Is het een mening, is het een overtuiging of is het feedback? (Rens in Vader en zoon in dialoog #15

Hi pap!

Ik denk niet dat het je verrast, maar ook ik heb behoefte aan regelmaat. De a-periodieke frequentie van de blog maakt dat ideeën in mijn hoofd blijven zitten en niet op het (digitale) papier. Daarom lijkt mij vanaf nu om de week weer een mooi intermezzo. Aangezien we dit niet overlegd hebben kan het ook zomaar anders worden beste lezer; flexibiliteit is essentieel bij het volgen van deze blog!

Communicatie is een thema waar ik mij maar al te graag mee bezig houd. Niet voor niks dat een deel van mijn studietijd draaide om communicatie en specifiek de gedragsbeïnvloeding die mogelijk is door middel van (slimme) communicatie. Toch is dat voor nu niet het thema dat ik even wil bespreken. Ik wil het graag hebben over feedback. Aanleiding was de feedback die ik ontving op jouw laatste stuk proza.
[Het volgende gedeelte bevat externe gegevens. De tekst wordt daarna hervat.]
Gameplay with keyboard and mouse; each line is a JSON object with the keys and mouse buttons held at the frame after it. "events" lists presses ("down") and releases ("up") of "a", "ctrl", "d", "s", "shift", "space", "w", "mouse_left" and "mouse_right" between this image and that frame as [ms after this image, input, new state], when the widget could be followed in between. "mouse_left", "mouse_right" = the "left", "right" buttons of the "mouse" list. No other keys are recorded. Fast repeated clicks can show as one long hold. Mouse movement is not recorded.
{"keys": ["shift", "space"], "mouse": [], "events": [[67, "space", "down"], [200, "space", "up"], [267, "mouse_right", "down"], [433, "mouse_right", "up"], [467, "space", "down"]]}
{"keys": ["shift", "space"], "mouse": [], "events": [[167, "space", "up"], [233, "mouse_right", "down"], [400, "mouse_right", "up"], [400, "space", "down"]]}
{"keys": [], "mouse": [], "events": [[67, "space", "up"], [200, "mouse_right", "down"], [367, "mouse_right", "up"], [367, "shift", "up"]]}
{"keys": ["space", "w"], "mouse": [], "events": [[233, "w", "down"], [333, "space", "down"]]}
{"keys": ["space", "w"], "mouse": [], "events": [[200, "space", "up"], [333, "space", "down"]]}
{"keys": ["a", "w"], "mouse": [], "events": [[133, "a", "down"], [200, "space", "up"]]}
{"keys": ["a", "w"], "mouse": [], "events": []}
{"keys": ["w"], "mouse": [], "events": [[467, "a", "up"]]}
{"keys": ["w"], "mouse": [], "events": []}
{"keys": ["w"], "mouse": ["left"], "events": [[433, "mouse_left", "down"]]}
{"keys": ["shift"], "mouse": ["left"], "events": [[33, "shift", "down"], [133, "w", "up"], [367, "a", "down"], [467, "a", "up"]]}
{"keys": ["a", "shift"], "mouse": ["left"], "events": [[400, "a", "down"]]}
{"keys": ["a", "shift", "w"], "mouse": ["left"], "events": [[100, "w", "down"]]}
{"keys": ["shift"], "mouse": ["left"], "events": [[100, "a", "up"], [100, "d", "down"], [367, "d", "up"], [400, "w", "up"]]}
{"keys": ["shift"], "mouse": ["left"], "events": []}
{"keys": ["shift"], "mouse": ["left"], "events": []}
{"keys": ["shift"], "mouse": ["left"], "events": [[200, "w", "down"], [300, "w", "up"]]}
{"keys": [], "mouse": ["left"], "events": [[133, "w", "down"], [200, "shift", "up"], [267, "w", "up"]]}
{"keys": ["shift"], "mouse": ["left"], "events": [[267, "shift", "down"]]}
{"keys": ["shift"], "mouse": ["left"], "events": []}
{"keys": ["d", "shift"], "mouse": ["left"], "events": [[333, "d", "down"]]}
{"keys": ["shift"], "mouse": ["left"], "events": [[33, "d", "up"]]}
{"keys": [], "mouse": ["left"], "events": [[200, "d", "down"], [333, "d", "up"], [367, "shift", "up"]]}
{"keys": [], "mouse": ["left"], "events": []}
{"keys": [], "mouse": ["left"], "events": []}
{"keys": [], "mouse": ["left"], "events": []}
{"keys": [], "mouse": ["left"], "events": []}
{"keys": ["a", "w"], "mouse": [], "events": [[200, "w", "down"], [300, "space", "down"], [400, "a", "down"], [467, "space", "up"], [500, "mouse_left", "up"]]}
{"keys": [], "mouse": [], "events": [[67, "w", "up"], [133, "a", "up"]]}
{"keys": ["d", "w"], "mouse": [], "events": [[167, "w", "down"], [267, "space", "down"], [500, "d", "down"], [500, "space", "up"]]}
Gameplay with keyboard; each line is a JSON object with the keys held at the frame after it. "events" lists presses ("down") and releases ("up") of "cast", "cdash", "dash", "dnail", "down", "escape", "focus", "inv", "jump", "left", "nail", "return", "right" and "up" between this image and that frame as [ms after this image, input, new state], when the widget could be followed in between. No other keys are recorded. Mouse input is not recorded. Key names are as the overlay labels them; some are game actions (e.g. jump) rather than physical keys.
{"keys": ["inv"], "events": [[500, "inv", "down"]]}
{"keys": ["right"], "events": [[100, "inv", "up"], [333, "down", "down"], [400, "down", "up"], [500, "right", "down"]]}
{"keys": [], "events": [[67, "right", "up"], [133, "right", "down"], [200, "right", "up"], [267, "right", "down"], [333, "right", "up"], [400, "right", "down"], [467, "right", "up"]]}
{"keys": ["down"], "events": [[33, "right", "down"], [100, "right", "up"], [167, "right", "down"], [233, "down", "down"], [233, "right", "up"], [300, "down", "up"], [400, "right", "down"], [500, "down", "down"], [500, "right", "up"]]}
Hij/zij begon zijn zin met: “Mag ik wat feedback geven op de laatste blog van Charles en jou?” De persoon in kwestie vond de blog wat teveel gericht op de theorie en wat te weinig praktisch.

Mijn eerste reactie kan je vast raden, namelijk dat ik daar eens even goed tegenin ging. Want hallo, mijn blog-kameraad aanpakken (via mij) ben ik niet van gediend. De dialoog aangaan naar aanleiding van een blog vinden wij beide volgens mij juist leuk en interessant, maar wel direct en niet via-via. 

Dit zette mij aan het denken. Iemand in zijn of haar gezicht vertellen wat je vindt is geen sinecure en vraagt veel training en oefening. De afweging die je hierin moet maken bestaat uit een heleboel componenten. Ik vind de belangrijkste dat de feedback-gevende partij altijd goed moet bedenken of de feedback gegeven wordt om de ander verder te brengen of om een mening te geven (zoals bij de criticus van jouw blog). Ook een mening geven kan best, zelfs ongevraagd is dat soms prima, maar verpak het dan niet als feedback.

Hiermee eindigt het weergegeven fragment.